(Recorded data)
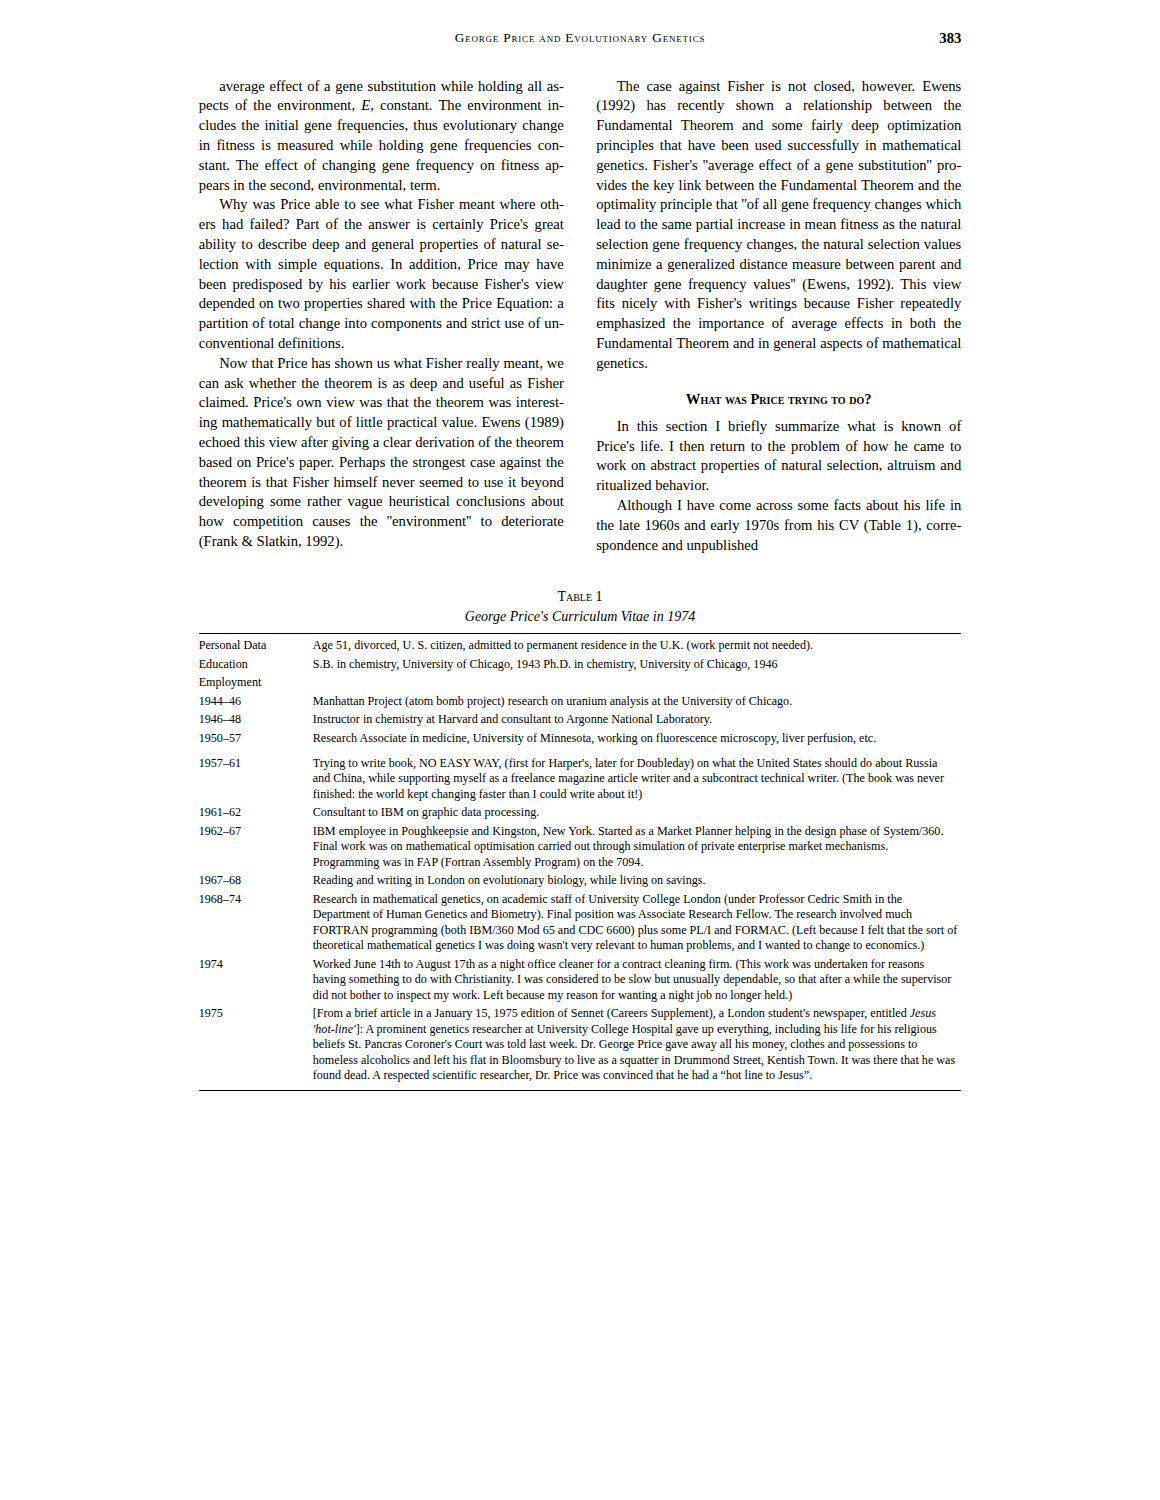George Price and Evolutionary Genetics 383
average effect of a gene substitution while holding all aspects of the environment, E, constant. The environment includes the initial gene frequencies, thus evolutionary change in fitness is measured while holding gene frequencies constant. The effect of changing gene frequency on fitness appears in the second, environmental, term.
Why was Price able to see what Fisher meant where others had failed? Part of the answer is certainly Price's great ability to describe deep and general properties of natural selection with simple equations. In addition, Price may have been predisposed by his earlier work because Fisher's view depended on two properties shared with the Price Equation: a partition of total change into components and strict use of unconventional definitions.
Now that Price has shown us what Fisher really meant, we can ask whether the theorem is as deep and useful as Fisher claimed. Price's own view was that the theorem was interesting mathematically but of little practical value. Ewens (1989) echoed this view after giving a clear derivation of the theorem based on Price's paper. Perhaps the strongest case against the theorem is that Fisher himself never seemed to use it beyond developing some rather vague heuristical conclusions about how competition causes the ''environment'' to deteriorate (Frank & Slatkin, 1992).
The case against Fisher is not closed, however. Ewens (1992) has recently shown a relationship between the Fundamental Theorem and some fairly deep optimization principles that have been used successfully in mathematical genetics. Fisher's ''average effect of a gene substitution'' provides the key link between the Fundamental Theorem and the optimality principle that ''of all gene frequency changes which lead to the same partial increase in mean fitness as the natural selection gene frequency changes, the natural selection values minimize a generalized distance measure between parent and daughter gene frequency values'' (Ewens, 1992). This view fits nicely with Fisher's writings because Fisher repeatedly emphasized the importance of average effects in both the Fundamental Theorem and in general aspects of mathematical genetics.
What was Price trying to do?
In this section I briefly summarize what is known of Price's life. I then return to the problem of how he came to work on abstract properties of natural selection, altruism and ritualized behavior.
Although I have come across some facts about his life in the late 1960s and early 1970s from his CV (Table 1), correspondence and unpublished
Table 1
George Price's Curriculum Vitae in 1974
| Personal Data | Age 51, divorced, U. S. citizen, admitted to permanent residence in the U.K. (work permit not needed). |
| Education | S.B. in chemistry, University of Chicago, 1943 Ph.D. in chemistry, University of Chicago, 1946 |
| Employment | |
| 1944–46 | Manhattan Project (atom bomb project) research on uranium analysis at the University of Chicago. |
| 1946–48 | Instructor in chemistry at Harvard and consultant to Argonne National Laboratory. |
| 1950–57 | Research Associate in medicine, University of Minnesota, working on fluorescence microscopy, liver perfusion, etc. |
| 1957–61 | Trying to write book, NO EASY WAY, (first for Harper's, later for Doubleday) on what the United States should do about Russia and China, while supporting myself as a freelance magazine article writer and a subcontract technical writer. (The book was never finished: the world kept changing faster than I could write about it!) |
| 1961–62 | Consultant to IBM on graphic data processing. |
| 1962–67 | IBM employee in Poughkeepsie and Kingston, New York. Started as a Market Planner helping in the design phase of System/360. Final work was on mathematical optimisation carried out through simulation of private enterprise market mechanisms. Programming was in FAP (Fortran Assembly Program) on the 7094. |
| 1967–68 | Reading and writing in London on evolutionary biology, while living on savings. |
| 1968–74 | Research in mathematical genetics, on academic staff of University College London (under Professor Cedric Smith in the Department of Human Genetics and Biometry). Final position was Associate Research Fellow. The research involved much FORTRAN programming (both IBM/360 Mod 65 and CDC 6600) plus some PL/I and FORMAC. (Left because I felt that the sort of theoretical mathematical genetics I was doing wasn't very relevant to human problems, and I wanted to change to economics.) |
| 1974 | Worked June 14th to August 17th as a night office cleaner for a contract cleaning firm. (This work was undertaken for reasons having something to do with Christianity. I was considered to be slow but unusually dependable, so that after a while the supervisor did not bother to inspect my work. Left because my reason for wanting a night job no longer held.) |
| 1975 | [From a brief article in a January 15, 1975 edition of Sennet (Careers Supplement), a London student's newspaper, entitled Jesus 'hot-line' ]: A prominent genetics researcher at University College Hospital gave up everything, including his life for his religious beliefs St. Pancras Coroner's Court was told last week. Dr. George Price gave away all his money, clothes and possessions to homeless alcoholics and left his flat in Bloomsbury to live as a squatter in Drummond Street, Kentish Town. It was there that he was found dead. A respected scientific researcher, Dr. Price was convinced that he had a “hot line to Jesus”. |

What needs to be done>
From the data, collect all lines where the string "Chicago" appears.

Your response>
| Education | S.B. in chemistry, University of Chicago, 1943 Ph.D. in chemistry, University of Chicago, 1946 |
| 1944–46 | Manhattan Project (atom bomb project) research on uranium analysis at the University of Chicago. |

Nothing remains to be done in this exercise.